Before we start creating our own form, we'll take a look at the finished file to discuss the structure and functionality of our final form. Just as with any design, the success and failure of our form will largely rely on the attention to the small details. Designing for the web means focusing on interface design and usability and nowhere is this more evident than with forms. A poorly designed form creates a negative user experience and may prevent users from further using or exploring your site. A good form design creates a seamless user experience and provides enough feedback to keep the user moving forward.
As with other elements in your site, accessibility is important and designing your forms with accessibility in mind is always a good practice. So, I have our Information Request form that we're going to be building for the Roux Academy. I'll open in a browser and if I scroll down into the form, I notice a few things right off the bat. Number 1, the form is designed to match the style of our site, but it still retains enough of the common user interfaces that people are used to seeing with forms to let people know what it is and what it intends to collect. You'll notice that we have labels above all of our form elements and if we click into one of our form elements, we get some immediate feedback and that is the area that we're focused on.
We also have the ability to tab through the form which is awesome for accessibility sake, so as I begin to fill the form out, I can go from one field to the other. We have a drop-down menu to help us select items and we're also going to build a list that allows us to select multiple items. We'll experiment with checkboxes, radio buttons and giving our users the ability to Add Comments to us. Finally, we'll add a button to our form which when clicked will trigger Form Submittal. Now I want to take just a moment to look at this page in Dreamweaver and flip over to the Code View, so that you can see how the form is being structured.
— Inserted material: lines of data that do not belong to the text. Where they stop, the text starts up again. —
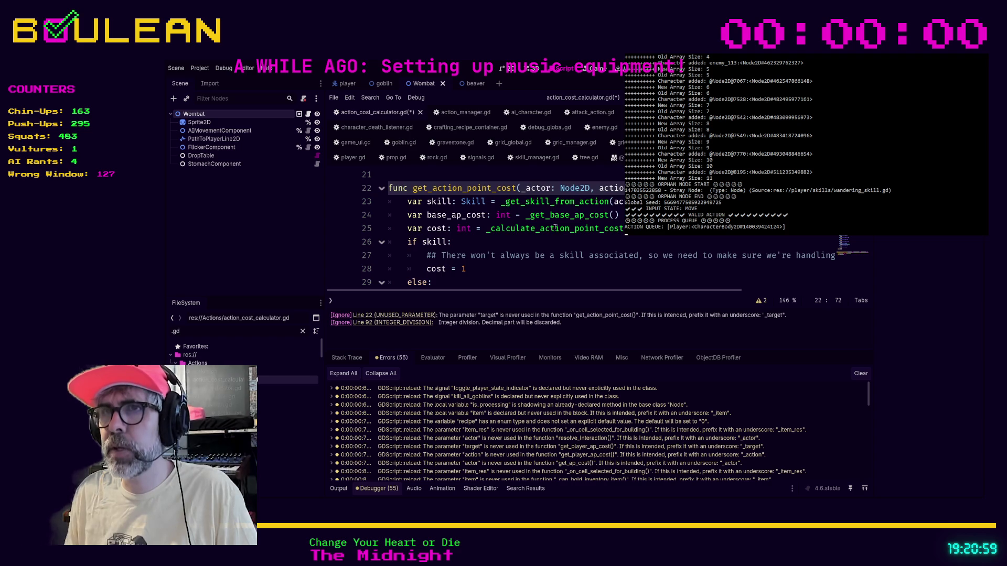
{"action": "scroll", "coordinate": [556, 228], "scroll_direction": "up", "scroll_amount": 1}
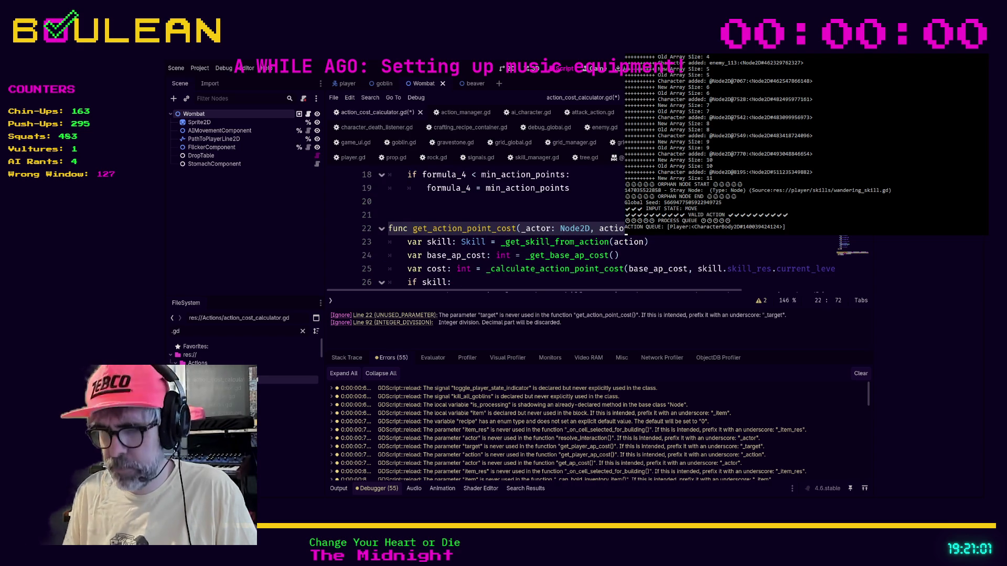
{"action": "type", "text": "_"}
{"action": "scroll", "coordinate": [447, 235], "scroll_direction": "up", "scroll_amount": 2}
{"action": "scroll", "coordinate": [447, 234], "scroll_direction": "up", "scroll_amount": 2}
{"action": "scroll", "coordinate": [446, 235], "scroll_direction": "down", "scroll_amount": 8}
{"action": "scroll", "coordinate": [446, 234], "scroll_direction": "down", "scroll_amount": 2}
{"action": "scroll", "coordinate": [446, 235], "scroll_direction": "up", "scroll_amount": 5}
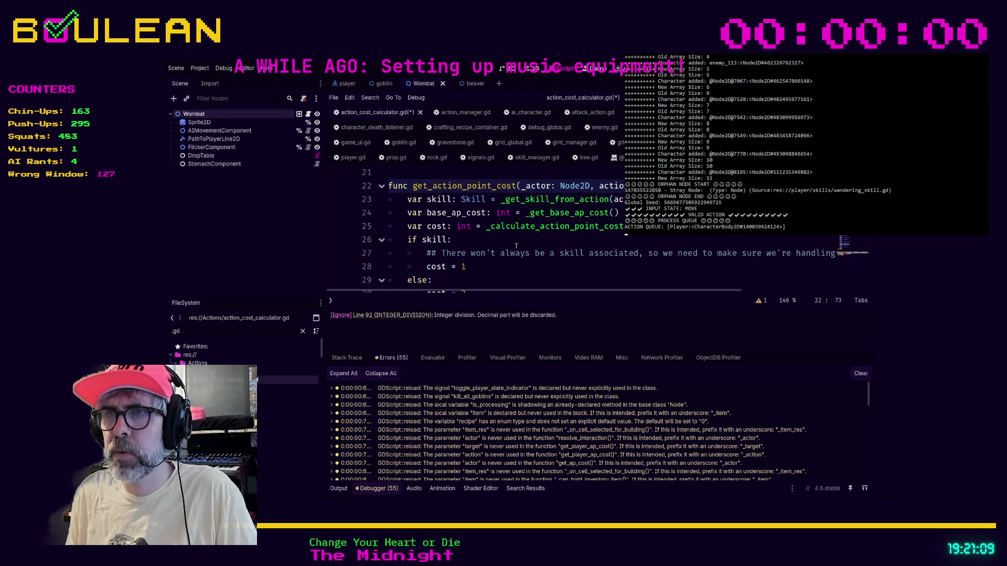
{"action": "left_click", "coordinate": [515, 245]}
{"action": "key", "text": "ctrl+s"}
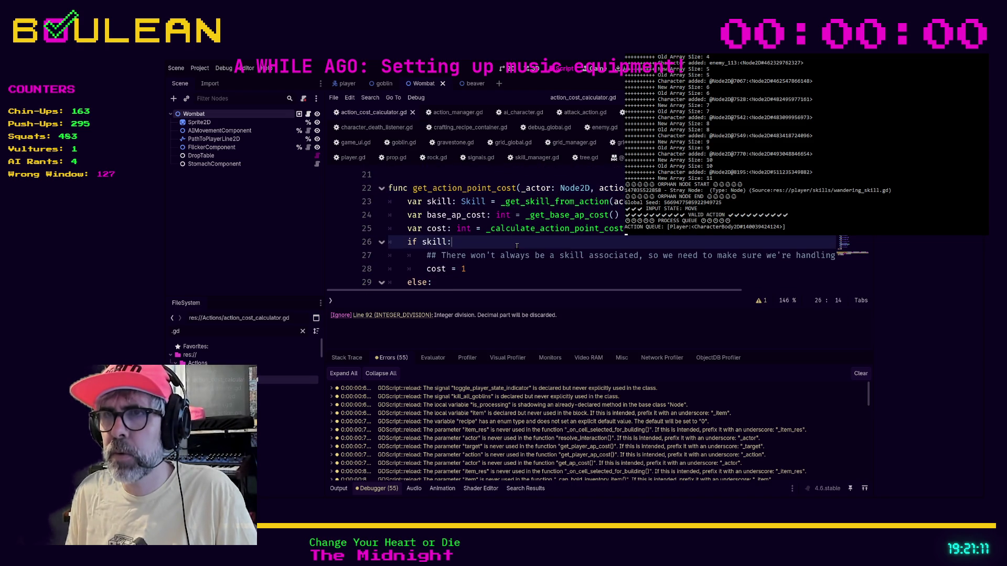
Step: Reopen the warnings list and jump to the line 92 integer-division warning
{"action": "left_click", "coordinate": [764, 301]}
{"action": "left_click", "coordinate": [761, 342]}
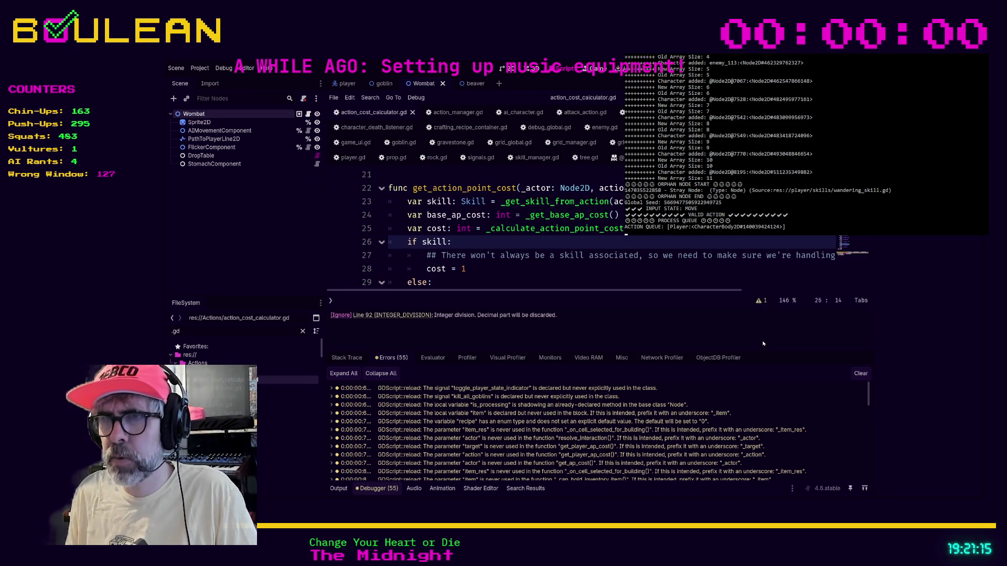
{"action": "left_click", "coordinate": [401, 316]}
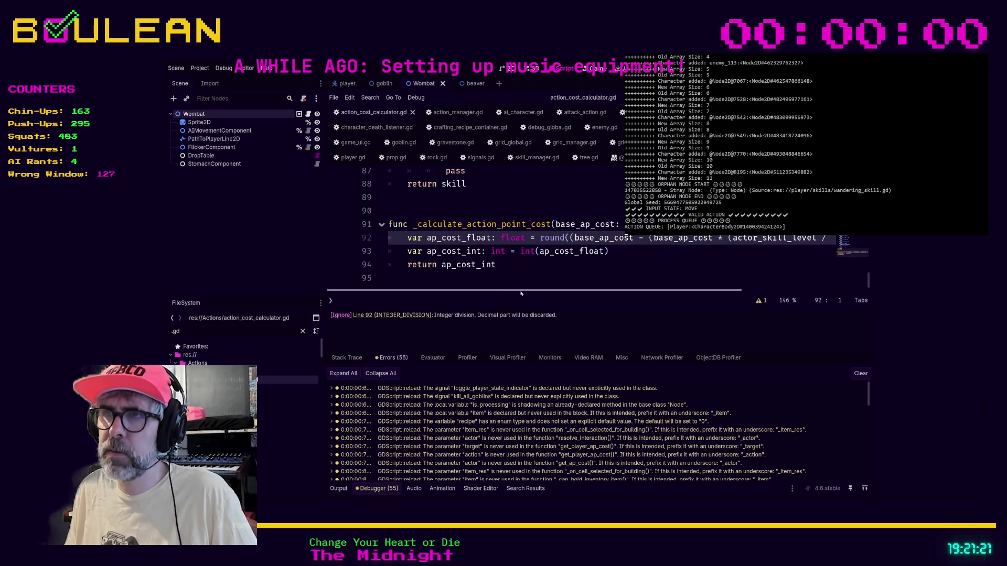
{"action": "mouse_move", "coordinate": [530, 291]}
{"action": "left_mouse_down"}
{"action": "mouse_move", "coordinate": [672, 290]}
{"action": "mouse_move", "coordinate": [515, 297]}
{"action": "left_mouse_up"}
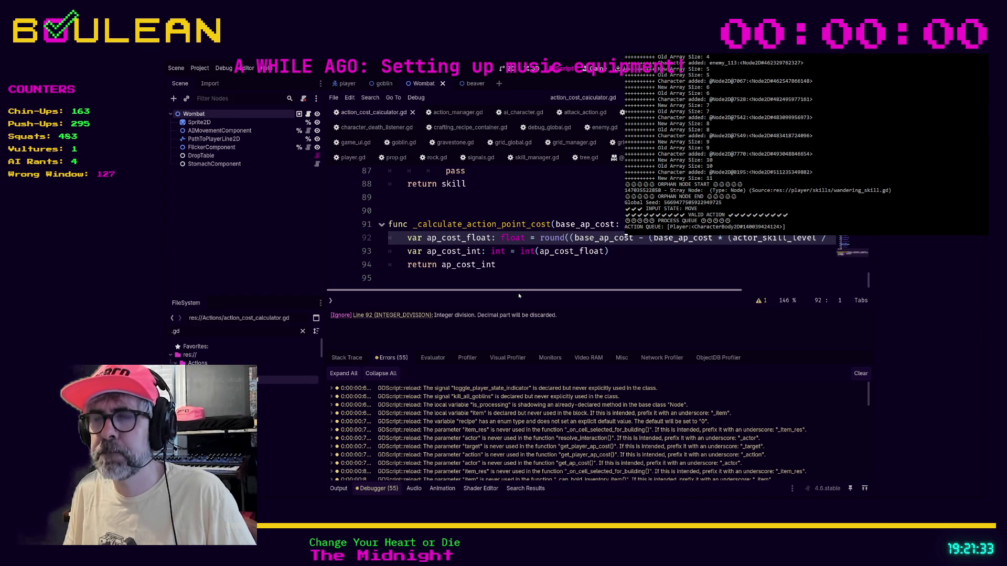
{"action": "mouse_move", "coordinate": [529, 291]}
{"action": "left_mouse_down"}
{"action": "mouse_move", "coordinate": [540, 290]}
{"action": "mouse_move", "coordinate": [512, 293]}
{"action": "mouse_move", "coordinate": [668, 284]}
{"action": "mouse_move", "coordinate": [499, 294]}
{"action": "left_mouse_up"}
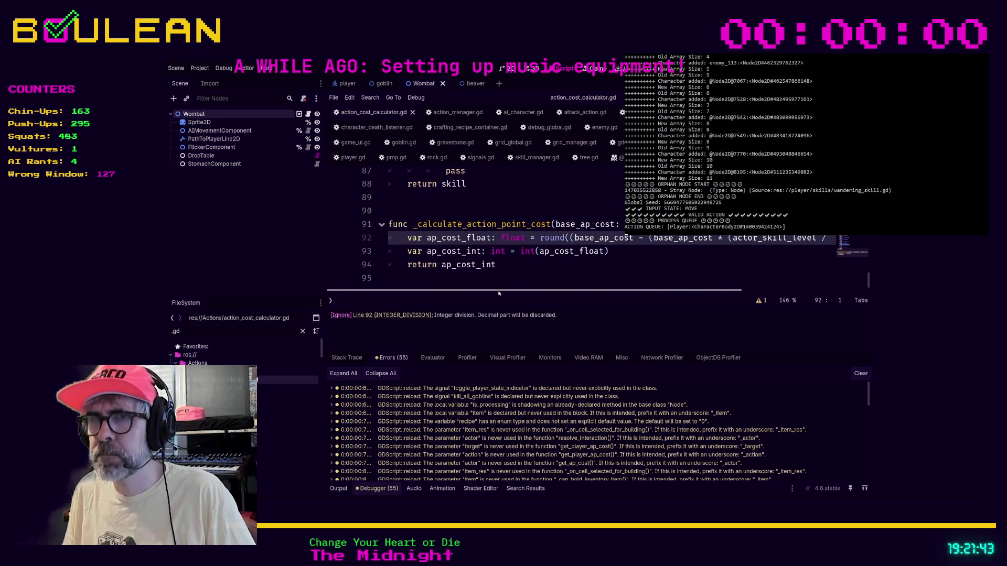
{"action": "left_click", "coordinate": [346, 317]}
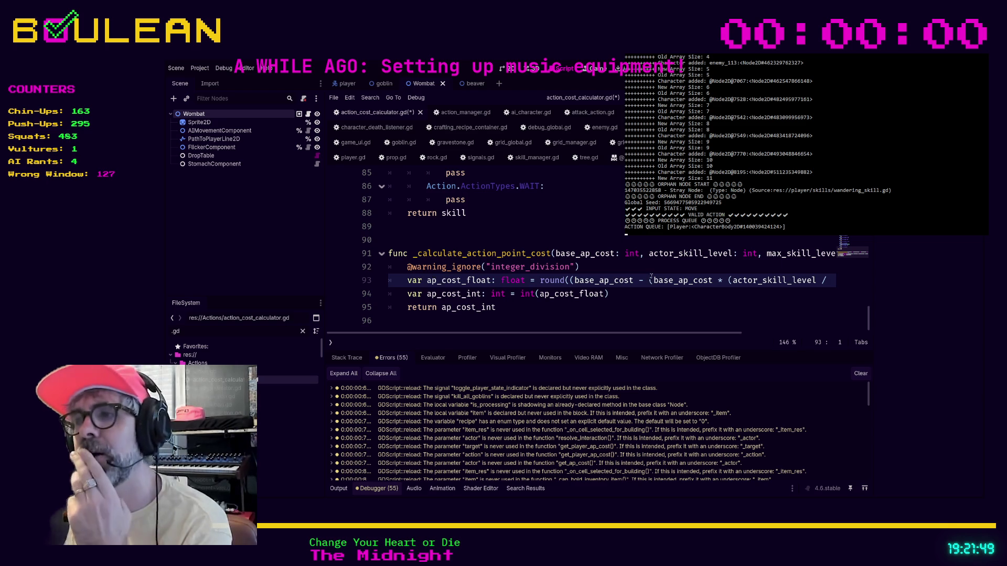
{"action": "left_click", "coordinate": [620, 268]}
If I scroll down, I can see at the very top of my form, I've a form tag and that form tag is going to surround the entire form itself. The form tag is going to have a name for the form a method of how the form data should be posted and an action that tell it where to send the data. From there, we're using fieldsets to separate the form into logical groupings. You may have noticed from the form itself that we had a Personal Information area and then we had an area that focused on the Areas of study that the prospective student might be interested in. Now as I scroll through this form, you can see that actually the form elements themselves are inside of an unordered list.
Lists are a really nice way to structure your form in terms of grouping form elements together and making sure that other user agents know that these elements are related to each other. So we're going to make a use of a list to add little bit of additional structure to our forms. You may also notice that all of the inputs which are the form elements themselves are typically tied into a label, so that the text that's above or below them is not a paragraph, it's actually found within a label tag, and the label relates to the input itself. Again, this is for other user agents that need to read the form and understand which text refers to which form element, that's especially helpful for screen readers, so that the form can be more accessible.
Now that we know the structure and the theory behind our form design, we're going to begin building it. Now when planning your own form design, you'll need to consider how the form should be structured to collect the data, what obstacles that users might encounter along the way, and what kind of visual styling and interactivity you can use to guide and instruct them as they fill out your form. You'll also need to know which form elements are used to collect certain types of data, so that you will use the right ones for any given situation. Giving somebody a radio button group, which only allows one choice for a question that should allow multiple choices for example, is a bad idea.
By considering carefully all of the goals and usability issues of your form beforehand, you're going to create a functional effortless form that enhances the usability of your site.